Earlier I alluded to Dad speaking his mind, and politics gave him a
platform for that. In the late 1940's and throughout the 1950's, he was a leading
figure in Republican party politics, having served as Chairman of the
Forsyth County GOP, and as a North Carolina campaign director for Dwight
Eisenhower in 1952.
Dad was a Republican, but also a fierce supporter of civil rights. A full
decade before the Greensboro Four staged their famous sit-in at
Woolworth's, Dad forced a lunch counter attendant to serve my sister and a little
African American girl standing next to her.
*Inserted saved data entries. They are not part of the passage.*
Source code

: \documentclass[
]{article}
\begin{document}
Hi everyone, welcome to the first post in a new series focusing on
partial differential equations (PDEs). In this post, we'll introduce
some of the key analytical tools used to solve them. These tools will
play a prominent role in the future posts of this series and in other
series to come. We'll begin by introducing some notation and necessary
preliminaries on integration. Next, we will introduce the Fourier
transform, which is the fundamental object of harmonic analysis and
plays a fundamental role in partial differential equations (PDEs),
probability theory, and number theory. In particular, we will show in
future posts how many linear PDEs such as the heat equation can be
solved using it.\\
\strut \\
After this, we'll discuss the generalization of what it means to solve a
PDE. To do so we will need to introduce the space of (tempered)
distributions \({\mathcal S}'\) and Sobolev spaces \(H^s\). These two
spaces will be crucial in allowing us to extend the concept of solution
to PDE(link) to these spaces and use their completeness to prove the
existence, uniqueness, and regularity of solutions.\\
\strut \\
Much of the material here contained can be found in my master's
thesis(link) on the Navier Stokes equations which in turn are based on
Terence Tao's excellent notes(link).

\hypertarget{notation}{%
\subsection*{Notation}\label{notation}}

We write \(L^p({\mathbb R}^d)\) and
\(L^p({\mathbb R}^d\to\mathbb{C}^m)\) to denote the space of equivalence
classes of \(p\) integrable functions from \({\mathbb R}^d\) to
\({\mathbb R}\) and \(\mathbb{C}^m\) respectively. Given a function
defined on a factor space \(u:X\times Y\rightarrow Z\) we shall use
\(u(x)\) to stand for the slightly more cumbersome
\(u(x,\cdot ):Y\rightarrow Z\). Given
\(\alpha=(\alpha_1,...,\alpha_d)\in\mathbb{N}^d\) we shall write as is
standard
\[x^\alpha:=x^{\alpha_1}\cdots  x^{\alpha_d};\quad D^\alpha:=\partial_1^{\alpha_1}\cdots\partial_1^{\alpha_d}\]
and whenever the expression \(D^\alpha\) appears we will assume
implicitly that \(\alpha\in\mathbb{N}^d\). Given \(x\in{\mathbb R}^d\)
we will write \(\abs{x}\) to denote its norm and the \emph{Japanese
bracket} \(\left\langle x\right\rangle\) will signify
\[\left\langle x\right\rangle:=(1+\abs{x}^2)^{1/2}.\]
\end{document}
As far as I'm concerned, his
portrait deserves to hang in a Civil Rights Museum.
Speaking of which, the only rights Dad ever trampled on were mine. At
age four I once tried to replicate his painting skills by drawing nude
pictures all over the living room wall. I was punished and my art was censored.
I have yet to reconcile the hypocrisy of that action.
As I think about it now, my father would have made a terrific TV Dad
himself. He was funny like Rob Petrie, stern like Ward Cleaver, and folksy wise
like Andy Taylor. And, like Fred Sanford, you never really knew how tall my
dad's tales were.
This will be the first Father's Day I've spent in 56 years without my dad.
Life will never be the same without him. But like all great TV Dads, James
Longworth will live on forever as I re-run memorable moments from his life
in my mind. In fact, I'm tuned in right now.